Randai: The Traditional Narrative Dance Drama from West Sumatra

Randai: The Traditional Narrative Dance Drama from West Sumatra

The traditional narrative dance drama of randai of the Minangkabau region of western Sumatra is embedded in complex cultural systems. Long following the custom of rantau, young Minangkabau men have left their villages to gain wealth and experience, and prestige upon return. This tradition “is thematically woven through the practice and content of randai.” Randai was preparation for the rantau, allowing elders to educate young men in proper conduct, expectations, and what to avoid on their 6- to 12-month journeys. Randai is both dance and theatrical performance. As noted by Craig Latrell in his Asian Theatre Journal article, “Widening the Circle”: “Since almost every randai story includes an episode in which the hero vanquishes comic villains using pencak silat, performances even today provide an opportunity to show off and perfect moves through hand-to-hand combat and dagger (keris) fighting.

A randai performance takes the shape of people sitting or moving around a circle. A musical ensemble accompanies the event, consisting of a flute, lute, small gongs, and drums. Before each scene, dancers perform in a ring, clapping hands and slapping legs. A song becomes the narration and actors sitting in the center of the ring engage in dialogues. All others remain squatting around the circle defining the perimeter of the performance. Costumes are black or white trousers, loose, and low-crotched. Mandarin collared shirts, beaded headcloths, and large sashes around waists complete randai apparel.
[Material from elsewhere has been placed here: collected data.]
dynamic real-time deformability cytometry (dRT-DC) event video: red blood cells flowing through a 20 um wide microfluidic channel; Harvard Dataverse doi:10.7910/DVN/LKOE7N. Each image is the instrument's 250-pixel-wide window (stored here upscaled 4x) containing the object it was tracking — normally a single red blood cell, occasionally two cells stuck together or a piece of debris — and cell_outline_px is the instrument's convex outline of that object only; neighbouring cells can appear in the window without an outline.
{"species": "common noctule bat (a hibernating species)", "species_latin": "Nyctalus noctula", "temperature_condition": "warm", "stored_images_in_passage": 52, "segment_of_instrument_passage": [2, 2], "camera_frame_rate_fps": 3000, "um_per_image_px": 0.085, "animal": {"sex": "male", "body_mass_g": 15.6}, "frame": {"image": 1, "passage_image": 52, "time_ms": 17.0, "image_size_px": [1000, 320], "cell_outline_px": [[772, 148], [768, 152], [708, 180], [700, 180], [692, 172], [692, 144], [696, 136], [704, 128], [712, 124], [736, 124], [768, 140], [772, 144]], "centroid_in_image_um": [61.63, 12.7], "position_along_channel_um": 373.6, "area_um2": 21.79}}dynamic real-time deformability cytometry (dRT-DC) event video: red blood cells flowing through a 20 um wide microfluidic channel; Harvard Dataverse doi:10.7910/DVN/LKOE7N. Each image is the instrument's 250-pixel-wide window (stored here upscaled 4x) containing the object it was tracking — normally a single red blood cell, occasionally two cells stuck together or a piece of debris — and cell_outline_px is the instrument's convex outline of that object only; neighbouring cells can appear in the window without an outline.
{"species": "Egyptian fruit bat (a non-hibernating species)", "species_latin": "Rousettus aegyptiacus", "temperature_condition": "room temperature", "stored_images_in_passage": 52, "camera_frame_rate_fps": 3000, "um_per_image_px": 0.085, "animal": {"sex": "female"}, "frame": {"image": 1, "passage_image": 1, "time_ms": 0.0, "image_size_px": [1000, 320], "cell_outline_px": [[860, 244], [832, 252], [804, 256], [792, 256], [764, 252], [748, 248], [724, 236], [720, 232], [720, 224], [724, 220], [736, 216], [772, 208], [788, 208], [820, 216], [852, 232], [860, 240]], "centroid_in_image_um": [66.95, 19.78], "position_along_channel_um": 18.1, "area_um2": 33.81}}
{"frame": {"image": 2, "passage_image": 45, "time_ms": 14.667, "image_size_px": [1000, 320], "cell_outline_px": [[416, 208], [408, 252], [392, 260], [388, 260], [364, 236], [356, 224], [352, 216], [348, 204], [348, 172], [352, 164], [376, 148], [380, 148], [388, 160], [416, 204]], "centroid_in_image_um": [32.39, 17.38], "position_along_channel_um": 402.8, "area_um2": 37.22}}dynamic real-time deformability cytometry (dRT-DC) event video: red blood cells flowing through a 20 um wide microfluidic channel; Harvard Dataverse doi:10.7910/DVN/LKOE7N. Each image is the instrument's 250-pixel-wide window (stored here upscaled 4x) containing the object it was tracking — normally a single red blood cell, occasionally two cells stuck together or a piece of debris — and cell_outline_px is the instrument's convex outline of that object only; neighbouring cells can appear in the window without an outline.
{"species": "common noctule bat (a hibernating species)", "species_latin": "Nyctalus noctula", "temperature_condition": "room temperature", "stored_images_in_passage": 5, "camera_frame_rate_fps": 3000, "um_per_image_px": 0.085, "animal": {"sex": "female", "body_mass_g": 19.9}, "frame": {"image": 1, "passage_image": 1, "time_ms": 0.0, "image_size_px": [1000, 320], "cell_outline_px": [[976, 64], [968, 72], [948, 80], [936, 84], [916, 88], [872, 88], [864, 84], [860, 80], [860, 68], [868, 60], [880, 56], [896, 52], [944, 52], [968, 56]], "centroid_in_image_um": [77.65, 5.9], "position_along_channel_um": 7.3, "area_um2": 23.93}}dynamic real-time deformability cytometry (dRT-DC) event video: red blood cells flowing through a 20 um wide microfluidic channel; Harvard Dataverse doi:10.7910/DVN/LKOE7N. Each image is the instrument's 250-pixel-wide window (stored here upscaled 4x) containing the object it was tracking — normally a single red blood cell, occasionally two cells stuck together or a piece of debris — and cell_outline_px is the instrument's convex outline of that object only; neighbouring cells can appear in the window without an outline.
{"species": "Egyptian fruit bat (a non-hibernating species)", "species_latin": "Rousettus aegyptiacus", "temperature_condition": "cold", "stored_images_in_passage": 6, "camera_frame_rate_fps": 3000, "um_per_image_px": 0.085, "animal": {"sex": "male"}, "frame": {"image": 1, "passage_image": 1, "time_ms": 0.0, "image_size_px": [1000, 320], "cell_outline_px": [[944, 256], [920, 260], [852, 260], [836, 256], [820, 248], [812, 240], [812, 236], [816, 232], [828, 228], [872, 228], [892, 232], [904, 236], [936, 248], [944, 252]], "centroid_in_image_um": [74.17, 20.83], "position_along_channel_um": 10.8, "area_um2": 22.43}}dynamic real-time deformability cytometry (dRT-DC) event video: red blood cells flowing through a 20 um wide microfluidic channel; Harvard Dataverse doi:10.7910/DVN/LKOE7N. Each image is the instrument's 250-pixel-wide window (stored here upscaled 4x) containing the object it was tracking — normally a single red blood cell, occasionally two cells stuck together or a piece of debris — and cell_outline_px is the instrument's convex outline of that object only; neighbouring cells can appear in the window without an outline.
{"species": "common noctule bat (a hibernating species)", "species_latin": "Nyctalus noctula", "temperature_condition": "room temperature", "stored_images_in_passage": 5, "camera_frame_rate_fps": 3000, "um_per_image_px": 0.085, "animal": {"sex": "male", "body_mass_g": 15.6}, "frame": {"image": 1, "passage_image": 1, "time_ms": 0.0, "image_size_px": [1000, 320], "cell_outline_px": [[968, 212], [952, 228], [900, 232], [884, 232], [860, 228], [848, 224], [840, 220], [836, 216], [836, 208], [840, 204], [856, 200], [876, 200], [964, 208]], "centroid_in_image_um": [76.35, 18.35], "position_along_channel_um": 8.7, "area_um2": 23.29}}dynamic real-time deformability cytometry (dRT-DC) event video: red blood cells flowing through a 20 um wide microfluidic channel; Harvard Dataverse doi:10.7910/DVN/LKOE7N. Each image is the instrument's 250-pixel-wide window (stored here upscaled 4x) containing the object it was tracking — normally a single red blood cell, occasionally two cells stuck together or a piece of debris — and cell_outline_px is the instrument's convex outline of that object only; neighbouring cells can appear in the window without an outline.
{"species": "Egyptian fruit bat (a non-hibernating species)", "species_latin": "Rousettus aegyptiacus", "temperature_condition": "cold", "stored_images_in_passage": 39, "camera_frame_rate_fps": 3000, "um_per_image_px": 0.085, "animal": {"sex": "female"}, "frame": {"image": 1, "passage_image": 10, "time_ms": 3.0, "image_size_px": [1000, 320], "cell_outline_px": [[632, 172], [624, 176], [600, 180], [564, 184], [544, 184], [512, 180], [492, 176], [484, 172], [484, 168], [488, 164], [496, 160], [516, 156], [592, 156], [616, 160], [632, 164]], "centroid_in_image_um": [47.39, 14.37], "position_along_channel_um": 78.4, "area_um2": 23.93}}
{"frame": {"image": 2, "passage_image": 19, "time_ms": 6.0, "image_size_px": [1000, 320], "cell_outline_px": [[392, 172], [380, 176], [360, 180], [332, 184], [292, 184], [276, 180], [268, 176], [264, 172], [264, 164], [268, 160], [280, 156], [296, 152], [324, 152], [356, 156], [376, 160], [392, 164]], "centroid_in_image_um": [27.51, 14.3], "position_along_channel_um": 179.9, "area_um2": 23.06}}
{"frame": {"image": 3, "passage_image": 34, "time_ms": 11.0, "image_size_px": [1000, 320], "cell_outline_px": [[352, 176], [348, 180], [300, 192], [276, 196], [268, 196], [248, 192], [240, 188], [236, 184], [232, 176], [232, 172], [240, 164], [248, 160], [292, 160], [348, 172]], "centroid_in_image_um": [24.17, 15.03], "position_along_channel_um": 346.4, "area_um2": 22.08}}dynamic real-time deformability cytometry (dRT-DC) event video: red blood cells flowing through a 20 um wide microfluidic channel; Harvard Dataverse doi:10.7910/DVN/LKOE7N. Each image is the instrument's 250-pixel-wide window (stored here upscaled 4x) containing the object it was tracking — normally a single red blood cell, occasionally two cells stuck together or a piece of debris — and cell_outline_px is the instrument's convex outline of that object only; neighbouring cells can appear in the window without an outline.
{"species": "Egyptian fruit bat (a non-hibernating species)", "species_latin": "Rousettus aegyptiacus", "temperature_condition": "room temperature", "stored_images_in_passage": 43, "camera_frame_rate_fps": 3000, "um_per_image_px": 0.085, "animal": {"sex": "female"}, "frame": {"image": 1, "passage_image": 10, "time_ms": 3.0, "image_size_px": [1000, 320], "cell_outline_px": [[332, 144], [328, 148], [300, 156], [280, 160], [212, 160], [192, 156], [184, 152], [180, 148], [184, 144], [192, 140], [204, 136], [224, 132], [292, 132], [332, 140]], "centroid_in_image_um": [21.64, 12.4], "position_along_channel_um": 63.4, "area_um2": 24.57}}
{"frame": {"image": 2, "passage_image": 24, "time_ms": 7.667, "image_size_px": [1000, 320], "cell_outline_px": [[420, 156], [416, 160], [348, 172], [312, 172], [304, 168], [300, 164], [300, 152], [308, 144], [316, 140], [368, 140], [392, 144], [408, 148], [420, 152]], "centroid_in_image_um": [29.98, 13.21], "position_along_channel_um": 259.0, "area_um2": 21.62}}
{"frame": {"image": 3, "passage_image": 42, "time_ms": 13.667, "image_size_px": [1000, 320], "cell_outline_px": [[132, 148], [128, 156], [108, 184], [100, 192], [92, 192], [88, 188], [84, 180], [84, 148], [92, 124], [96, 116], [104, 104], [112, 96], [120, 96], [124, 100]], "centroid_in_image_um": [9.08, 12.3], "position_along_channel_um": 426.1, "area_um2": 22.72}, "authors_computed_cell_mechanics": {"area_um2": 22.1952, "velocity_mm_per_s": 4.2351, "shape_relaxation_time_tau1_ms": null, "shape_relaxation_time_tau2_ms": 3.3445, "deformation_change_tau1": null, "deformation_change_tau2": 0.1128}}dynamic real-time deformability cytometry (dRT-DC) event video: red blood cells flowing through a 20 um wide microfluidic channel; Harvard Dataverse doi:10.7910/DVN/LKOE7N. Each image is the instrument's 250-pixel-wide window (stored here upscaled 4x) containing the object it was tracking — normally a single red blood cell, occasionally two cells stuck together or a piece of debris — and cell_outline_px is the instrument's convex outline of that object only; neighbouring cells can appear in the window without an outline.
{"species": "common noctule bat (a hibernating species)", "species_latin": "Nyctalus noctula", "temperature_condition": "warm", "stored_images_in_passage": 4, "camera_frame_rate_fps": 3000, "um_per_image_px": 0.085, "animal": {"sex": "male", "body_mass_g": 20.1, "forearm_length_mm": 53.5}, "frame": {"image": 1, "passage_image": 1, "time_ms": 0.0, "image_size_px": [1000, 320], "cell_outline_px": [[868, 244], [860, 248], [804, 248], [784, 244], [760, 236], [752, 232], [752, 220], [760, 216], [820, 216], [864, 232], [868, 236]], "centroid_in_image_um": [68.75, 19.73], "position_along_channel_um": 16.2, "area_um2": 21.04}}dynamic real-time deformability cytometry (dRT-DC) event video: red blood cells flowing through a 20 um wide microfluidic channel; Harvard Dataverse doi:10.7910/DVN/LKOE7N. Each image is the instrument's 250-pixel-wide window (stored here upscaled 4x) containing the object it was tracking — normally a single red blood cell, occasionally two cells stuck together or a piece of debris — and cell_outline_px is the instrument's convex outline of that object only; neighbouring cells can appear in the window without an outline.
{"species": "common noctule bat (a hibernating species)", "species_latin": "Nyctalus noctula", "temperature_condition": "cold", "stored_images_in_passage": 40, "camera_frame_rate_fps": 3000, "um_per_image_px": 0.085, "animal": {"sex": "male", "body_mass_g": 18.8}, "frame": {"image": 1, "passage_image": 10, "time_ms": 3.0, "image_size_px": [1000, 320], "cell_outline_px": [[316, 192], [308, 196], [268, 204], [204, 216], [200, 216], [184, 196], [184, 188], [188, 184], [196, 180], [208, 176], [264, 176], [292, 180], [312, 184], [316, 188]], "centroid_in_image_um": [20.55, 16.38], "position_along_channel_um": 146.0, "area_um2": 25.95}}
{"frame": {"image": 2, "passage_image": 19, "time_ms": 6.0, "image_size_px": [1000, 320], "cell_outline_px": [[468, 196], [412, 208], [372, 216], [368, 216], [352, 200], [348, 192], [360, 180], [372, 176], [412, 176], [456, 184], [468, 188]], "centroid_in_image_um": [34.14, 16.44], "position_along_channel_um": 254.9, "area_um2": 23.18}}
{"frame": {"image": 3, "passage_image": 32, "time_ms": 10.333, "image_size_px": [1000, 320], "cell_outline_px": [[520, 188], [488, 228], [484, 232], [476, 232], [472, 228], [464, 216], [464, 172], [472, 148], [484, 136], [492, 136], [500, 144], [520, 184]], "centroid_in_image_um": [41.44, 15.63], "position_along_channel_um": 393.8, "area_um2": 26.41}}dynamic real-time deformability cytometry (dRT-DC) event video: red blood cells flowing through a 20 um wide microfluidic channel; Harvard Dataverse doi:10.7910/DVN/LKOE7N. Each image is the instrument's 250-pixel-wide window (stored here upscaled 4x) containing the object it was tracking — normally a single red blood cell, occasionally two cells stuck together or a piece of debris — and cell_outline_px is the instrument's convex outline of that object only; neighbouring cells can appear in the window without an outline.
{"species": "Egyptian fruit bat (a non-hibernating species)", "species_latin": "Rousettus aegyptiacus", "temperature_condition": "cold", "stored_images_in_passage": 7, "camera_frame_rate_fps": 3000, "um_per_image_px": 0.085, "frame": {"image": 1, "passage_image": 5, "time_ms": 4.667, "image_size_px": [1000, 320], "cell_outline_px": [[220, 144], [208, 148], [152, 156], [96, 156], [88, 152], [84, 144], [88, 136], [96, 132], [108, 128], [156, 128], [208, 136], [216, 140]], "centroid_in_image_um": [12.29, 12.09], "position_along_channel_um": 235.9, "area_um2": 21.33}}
A form of folk entertainment, randai occurs after harvests or at special events. Randai works in complement to the rantau and the matrilineal system of the Minangkabau. The circle is eminently important to Minankabau culture, in that “it may symbolize unity, inclusiveness, or the union of seen and unseen halves of the cosmos.”1Circles or enclosed sacred spaces mark dances and rituals throughout Indonesia. Inclusion within a bounded social world is a prime Indonesian value. It then follows that “randai’s lingkaran [circle] expresses in performance terms something essential to the Minangkabau, which is repeated over and over in different ways in other areas of the culture.”15 This repetition of meaningful motifs binds many Indonesian societies to their pasts and their presents, empowering them to adapt to their futures.